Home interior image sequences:
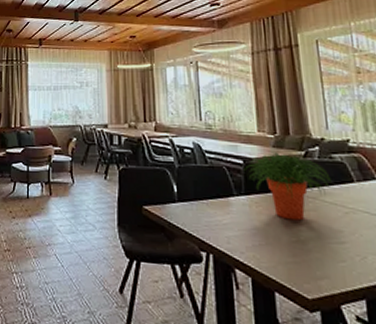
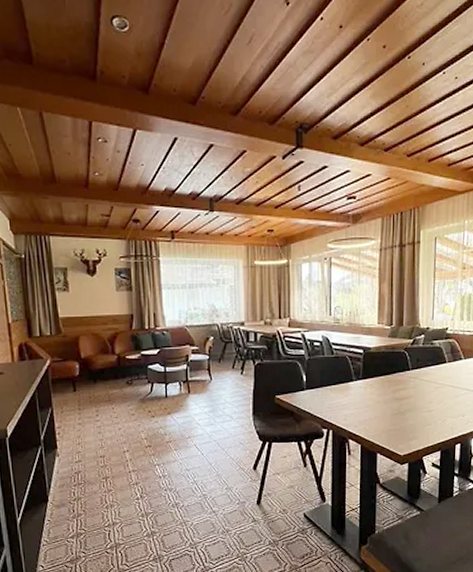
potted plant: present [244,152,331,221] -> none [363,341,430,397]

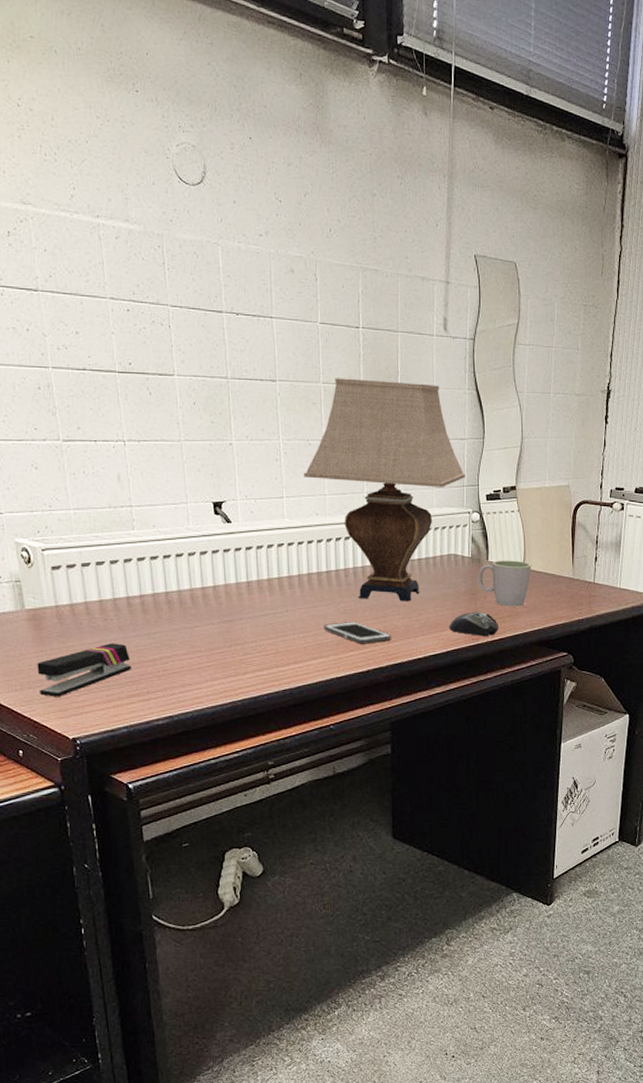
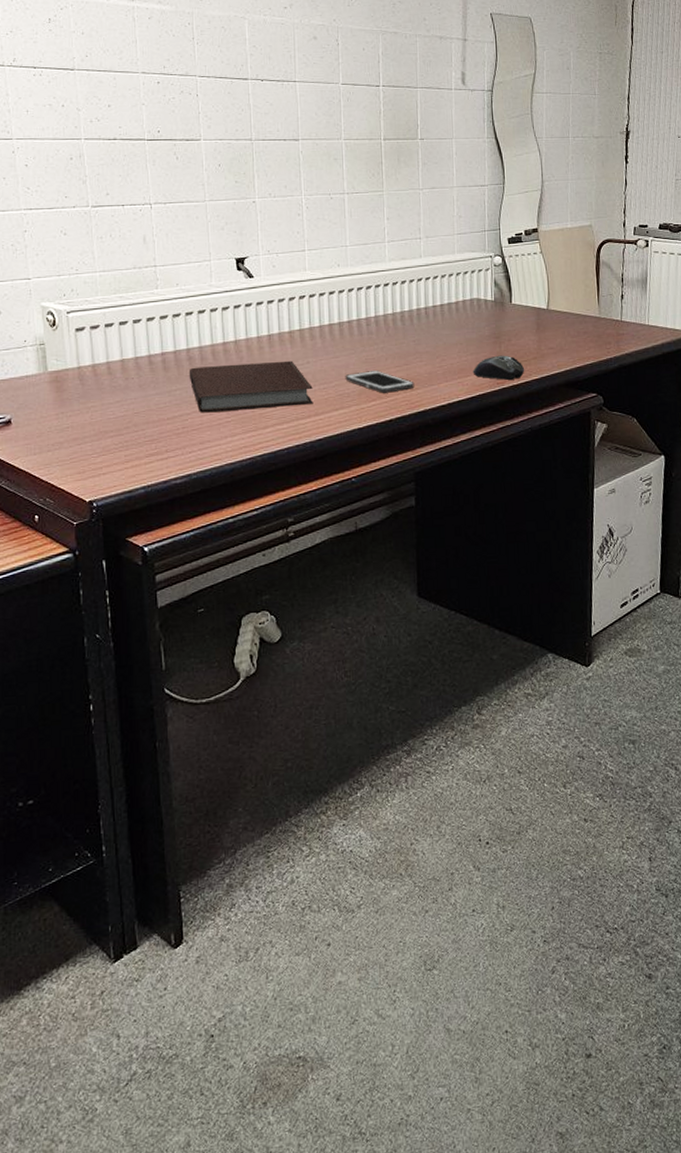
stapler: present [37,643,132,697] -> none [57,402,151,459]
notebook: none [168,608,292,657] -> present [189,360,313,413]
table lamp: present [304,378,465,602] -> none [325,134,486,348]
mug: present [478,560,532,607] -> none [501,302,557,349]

◆ **Written task**
Print the line containing "table lamp: present", then every line after it through the last line of the records, each exactly as written; nothing else belongs in the answer.

◆ **Task answer**
table lamp: present [304,378,465,602] -> none [325,134,486,348]
mug: present [478,560,532,607] -> none [501,302,557,349]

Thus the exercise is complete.